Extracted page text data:
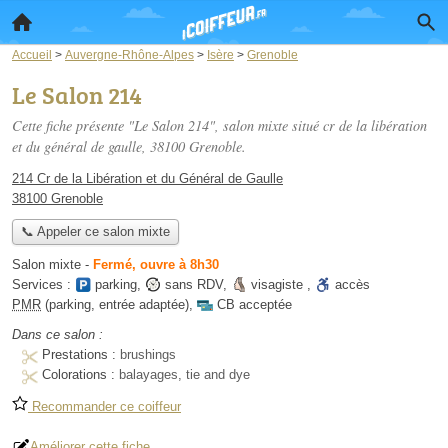
Accueil
>
Auvergne-Rhône-Alpes
>
Isère
>
Grenoble
Le Salon 214
Cette fiche présente "Le Salon 214", salon mixte situé
cr de la libération
et du général de gaulle
, 38100 Grenoble.
214 Cr de la Libération et du Général de Gaulle
38100 Grenoble
📞 Appeler ce salon mixte
Salon mixte
-
Fermé, ouvre à 8h30
Services :
parking
,
sans RDV
,
visagiste
,
accès
PMR
(parking, entrée adaptée)
,
CB acceptée
Dans ce salon :
Prestations :
brushings
Colorations :
balayages, tie and dye
Recommander ce coiffeur
Améliorer cette fiche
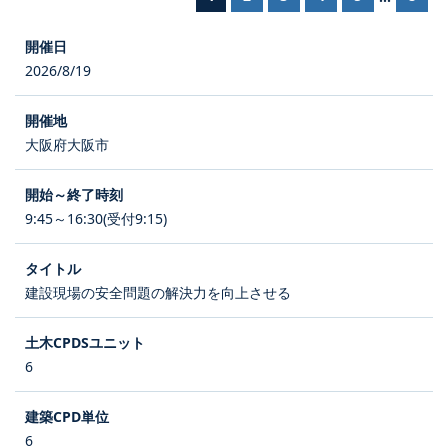
2026/8/19
大阪府大阪市
9:45～16:30(受付9:15)
建設現場の安全問題の解決力を向上させる
6
6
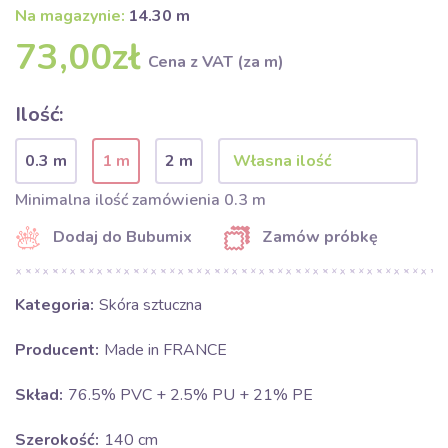
Na magazynie:
14.30 m
73,00zł
Cena z VAT (za m)
Ilość:
0.3 m
1 m
2 m
Minimalna ilość zamówienia 0.3 m
Dodaj do Bubumix
Zamów próbkę
Kategoria:
Skóra sztuczna
Producent:
Made in FRANCE
Skład:
76.5% PVC + 2.5% PU + 21% PE
Szerokość:
140 cm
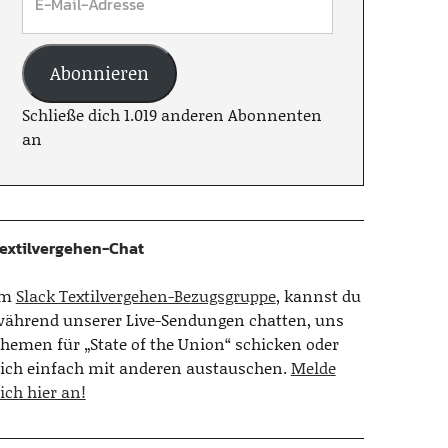
Abonnieren
Schließe dich 1.019 anderen Abonnenten
an
extilvergehen-Chat
Im
Slack Textilvergehen-Bezugsgruppe
, kannst du
ährend unserer Live-Sendungen chatten, uns
hemen für „State of the Union“ schicken oder
ich einfach mit anderen austauschen.
Melde
ich hier an!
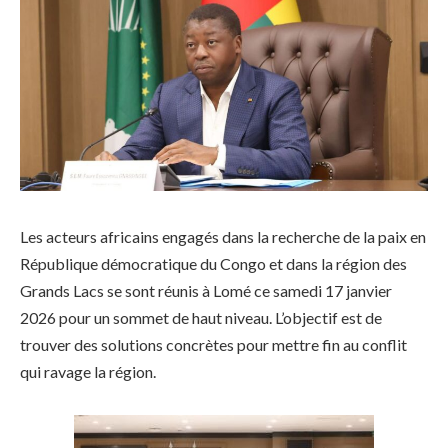
Les acteurs africains engagés dans la recherche de la paix en
République démocratique du Congo et dans la région des
Grands Lacs se sont réunis à Lomé ce samedi 17 janvier
2026 pour un sommet de haut niveau. L’objectif est de
trouver des solutions concrètes pour mettre fin au conflit
qui ravage la région.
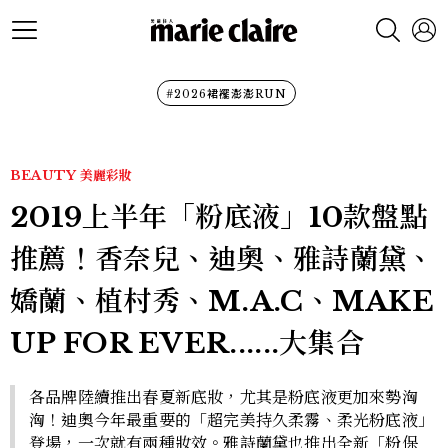
#2026裙襬澎澎RUN
BEAUTY
美麗彩妝
2019上半年「粉底液」10款盤點
推薦！香奈兒、迪奧、雅詩蘭黛、
嬌蘭、植村秀、M.A.C、MAKE
UP FOR EVER......大集合
各品牌陸續推出春夏新底妝，尤其是粉底液更加來勢洶
洶！迪奧今年最重要的「超完美持久柔霧、柔光粉底液」
登場，一次就有兩種妝效。雅詩蘭黛也推出全新「粉保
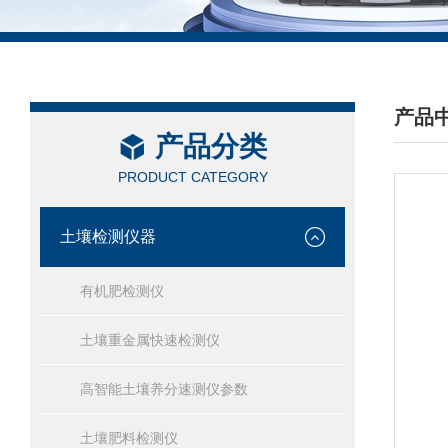
产品
产品分类
/ PRO
PRODUCT CATEGORY
土壤检测仪器
有机肥检测仪
土壤重金属快速检测仪
高智能土壤养分速测仪参数
土壤肥料检测仪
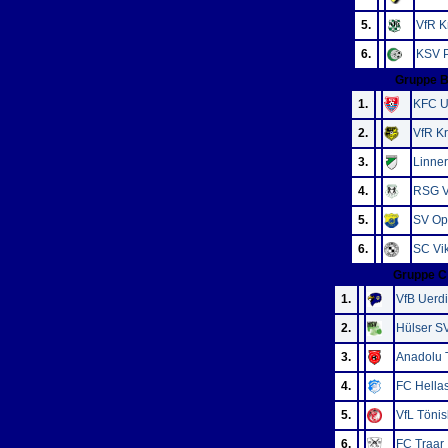
5.
VfR Kr
6.
KSV 
Gruppe 
1.
KFC U
2.
VfR Kr
3.
Linne
4.
RSG Ve
5.
SV O
6.
SC Vik
Gruppe C
1.
VfB Uerd
2.
Hülser S
3.
Anadolu T
4.
FC Hellas
5.
VfL Töni
6.
FC Traar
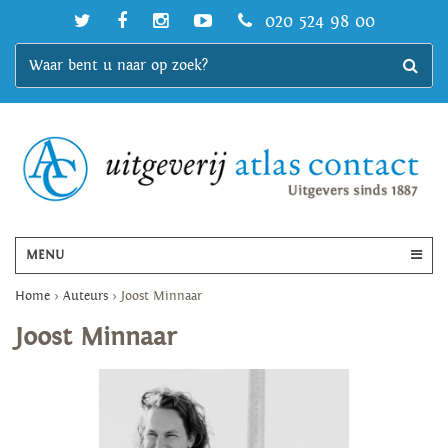
020 524 98 00
MENU
Home
>
Auteurs
>
Joost Minnaar
Joost Minnaar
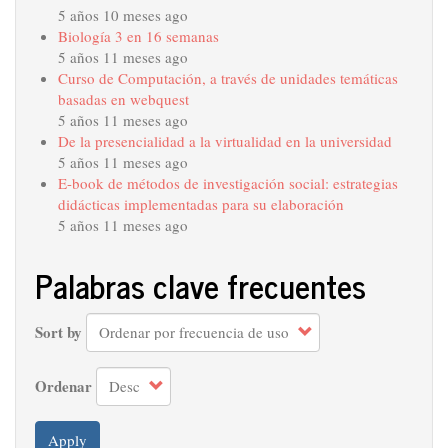
5 años 10 meses ago
Biología 3 en 16 semanas
5 años 11 meses ago
Curso de Computación, a través de unidades temáticas
basadas en webquest
5 años 11 meses ago
De la presencialidad a la virtualidad en la universidad
5 años 11 meses ago
E-book de métodos de investigación social: estrategias
didácticas implementadas para su elaboración
5 años 11 meses ago
Palabras clave frecuentes
Sort by
Ordenar
Apply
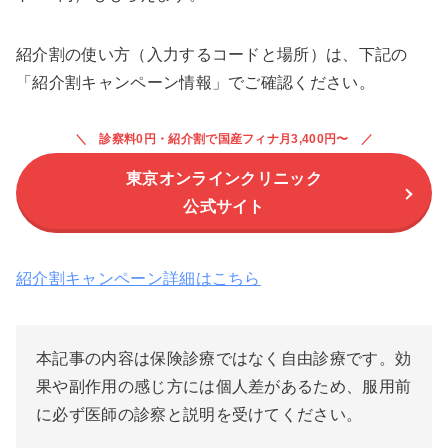
紹介割の使い方（入力するコードと場所）は、下記の
「紹介割キャンペーン情報」でご確認ください。
診察料0円・紹介割で国産フィナ月3,400円〜
東京オンラインクリニック
公式サイト
紹介割キャンペーン詳細はこちら
本記事の内容は保険診療ではなく自由診療です。効
果や副作用の感じ方には個人差があるため、服用前
に必ず医師の診察と説明を受けてください。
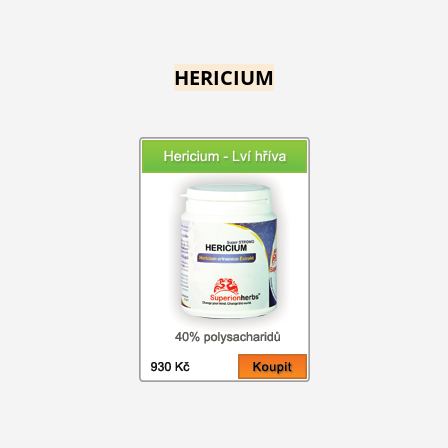
HERICIUM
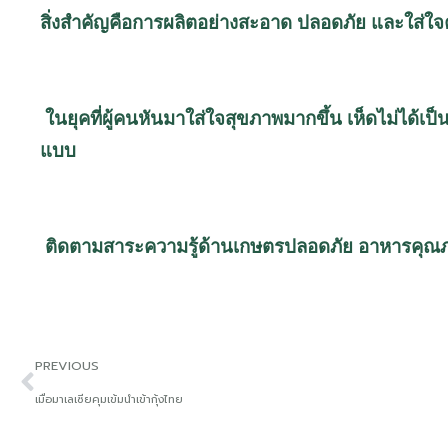
สิ่งสำคัญคือการผลิตอย่างสะอาด ปลอดภัย และใส่ใจคุ
ในยุคที่ผู้คนหันมาใส่ใจสุขภาพมากขึ้น
เห็ดไม่ได้เป
แบบ
ติดตามสาระความรู้ด้านเกษตรปลอดภัย
อาหารคุณ
PREVIOUS
เมื่อมาเลเซียคุมเข้มนำเข้ากุ้งไทย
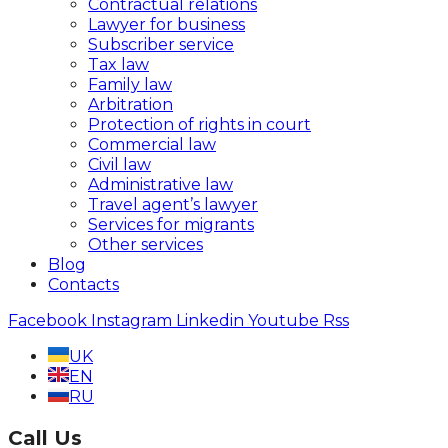
Contractual relations
Lawyer for business
Subscriber service
Tax law
Family law
Arbitration
Protection of rights in court
Commercial law
Civil law
Administrative law
Travel agent’s lawyer
Services for migrants
Other services
Blog
Contacts
Facebook
Instagram
Linkedin
Youtube
Rss
UK
EN
RU
Call Us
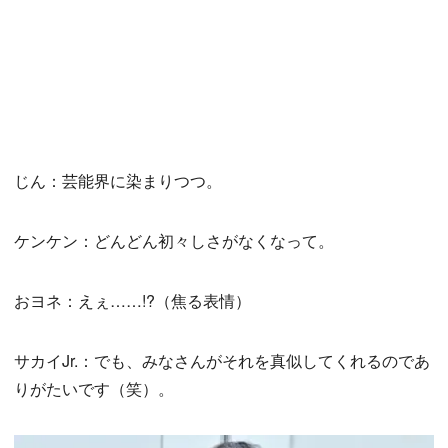
じん：芸能界に染まりつつ。
ケンケン：どんどん初々しさがなくなって。
おヨネ：えぇ……!?（焦る表情）
サカイJr.：でも、みなさんがそれを真似してくれるのであ
りがたいです（笑）。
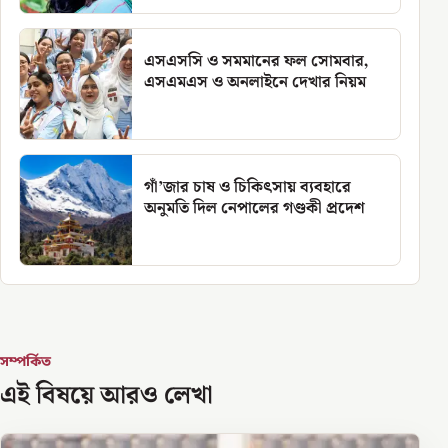
এসএসসি ও সমমানের ফল সোমবার,
এসএমএস ও অনলাইনে দেখার নিয়ম
গাঁ’জার চাষ ও চিকিৎসায় ব্যবহারে
অনুমতি দিল নেপালের গণ্ডকী প্রদেশ
সম্পর্কিত
এই বিষয়ে আরও লেখা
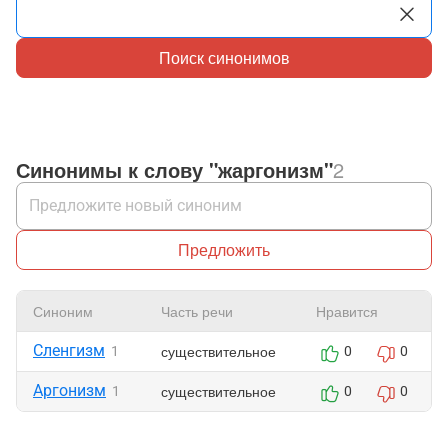
Поиск синонимов
Синонимы к слову "жаргонизм"
2
Предложить
Синоним
Часть речи
Нравится
Сленгизм
существительное
1
0
0
Аргонизм
существительное
1
0
0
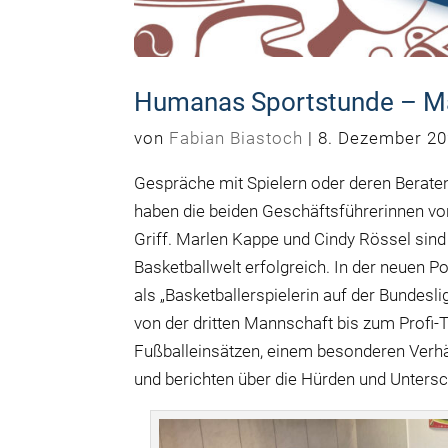
Humanas Sportstunde – Ma
von
Fabian Biastoch
|
8. Dezember 2
Gespräche mit Spielern oder deren Berate
haben die beiden Geschäftsführerinnen v
Griff. Marlen Kappe und Cindy Rössel sin
Basketballwelt erfolgreich. In der neuen 
als „Basketballerspielerin auf der Bundesl
von der dritten Mannschaft bis zum Profi-
Fußballeinsätzen, einem besonderen Verhä
und berichten über die Hürden und Unterschi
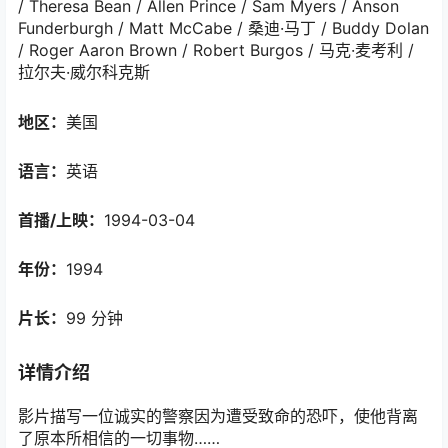
/ Theresa Bean / Allen Prince / Sam Myers / Anson
Funderburgh / Matt McCabe / 桑迪·马丁 / Buddy Dolan
/ Roger Aaron Brown / Robert Burgos / 马克·麦考利 /
拉尔夫·威尔科克斯
地区：
美国
语言：
英语
首播/上映：
1994-03-04
年份：
1994
片长：
99 分钟
详情介绍
影片描写一位诚实的警察因为遭受致命的恐吓，使他背离
了原本所相信的一切事物……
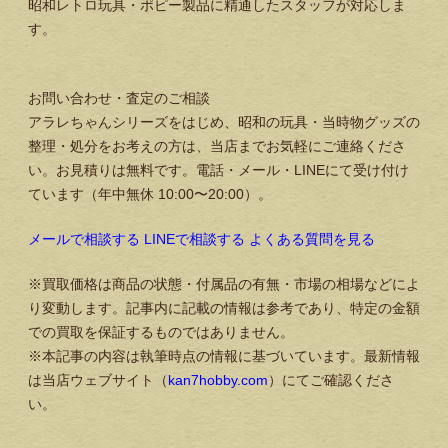
昭和レトロ玩具・ポピー製品に精通したスタッフが対応しま
す。
お問い合わせ・査定のご相談
アラレちゃんシリーズをはじめ、昭和の玩具・当時物グッズの
整理・処分をお考えの方は、当店までお気軽にご連絡くださ
い。お見積りは無料です。電話・メール・LINEにて受け付け
ています（年中無休 10:00〜20:00）。
メールで相談する
LINEで相談する
よくある質問を見る
※買取価格は商品の状態・付属品の有無・市場の相場などによ
り変動します。記事内に記載の情報は参考であり、特定の金額
での買取を保証するものではありません。
※本記事の内容は執筆時点の情報に基づいています。最新情報
は当店ウェブサイト（
kan7hobby.com
）にてご確認くださ
い。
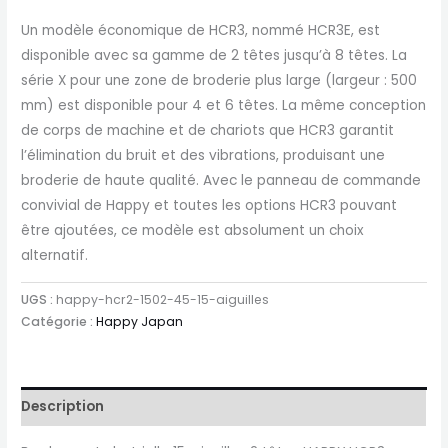
Un modèle économique de HCR3, nommé HCR3E, est
disponible avec sa gamme de 2 têtes jusqu’à 8 têtes. La
série X pour une zone de broderie plus large (largeur : 500
mm) est disponible pour 4 et 6 têtes. La même conception
de corps de machine et de chariots que HCR3 garantit
l’élimination du bruit et des vibrations, produisant une
broderie de haute qualité. Avec le panneau de commande
convivial de Happy et toutes les options HCR3 pouvant
être ajoutées, ce modèle est absolument un choix
alternatif.
UGS :
happy-hcr2-1502-45-15-aiguilles
Catégorie :
Happy Japan
Description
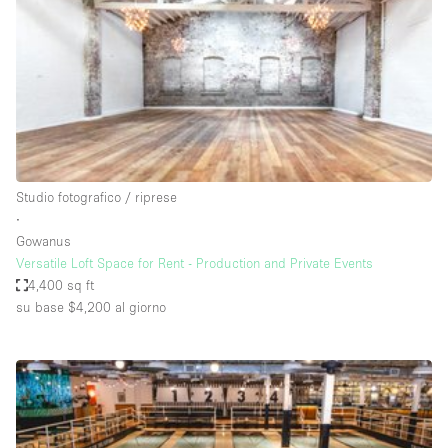
Fiera/festival
Galleria d'arte
Hall
Imbarcazione
Magazzino
Negozio in centro commerciale
Studio fotografico / riprese
∙
Ristorante/bar/caffè
Gowanus
Sala conferenze
Versatile Loft Space for Rent - Production and Private Events
4,400 sq ft
Sala riunioni
su base $4,200
al giorno
Salone
Spazio creativo
Spazio hall
Spazio per Eventi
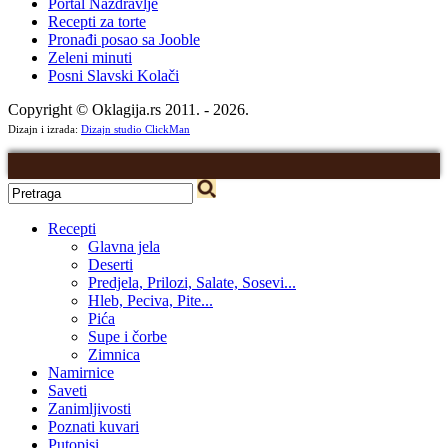
Portal Nazdravlje
Recepti za torte
Pronađi posao sa Jooble
Zeleni minuti
Posni Slavski Kolači
Copyright © Oklagija.rs 2011. - 2026.
Dizajn i izrada:
Dizajn studio ClickMan
Recepti
Glavna jela
Deserti
Predjela, Prilozi, Salate, Sosevi...
Hleb, Peciva, Pite...
Pića
Supe i čorbe
Zimnica
Namirnice
Saveti
Zanimljivosti
Poznati kuvari
Putopisi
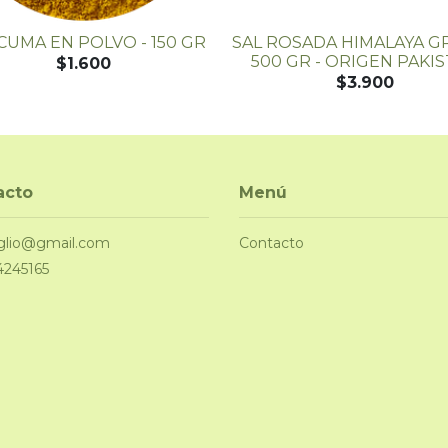
UMA EN POLVO - 150 GR
SAL ROSADA HIMALAYA G
500 GR - ORIGEN PAKI
$1.600
$3.900
acto
Menú
glio@gmail.com
Contacto
4245165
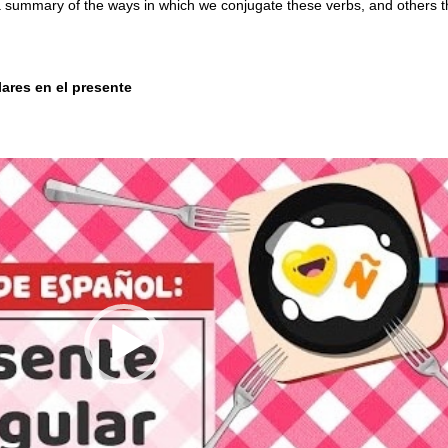
 a summary of the ways in which we conjugate these verbs, and others t
ares en el presente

◆ **Try it**
Please print the lines above word for word, starting at the one with "Studio fotografico / riprese" and ending at the one with "Posni Slavski Kolači", both included, and without any picture.

◆ **Output**
Studio fotografico / riprese
∙
Ristorante/bar/caffè
Gowanus
Sala conferenze
Versatile Loft Space for Rent - Production and Private Events
4,400 sq ft
Sala riunioni
su base $4,200
al giorno
Salone
Spazio creativo
Spazio hall
Spazio per Eventi
Portal Nazdravlje
Recepti za torte
Pronađi posao sa Jooble
Zeleni minuti
Posni Slavski Kolači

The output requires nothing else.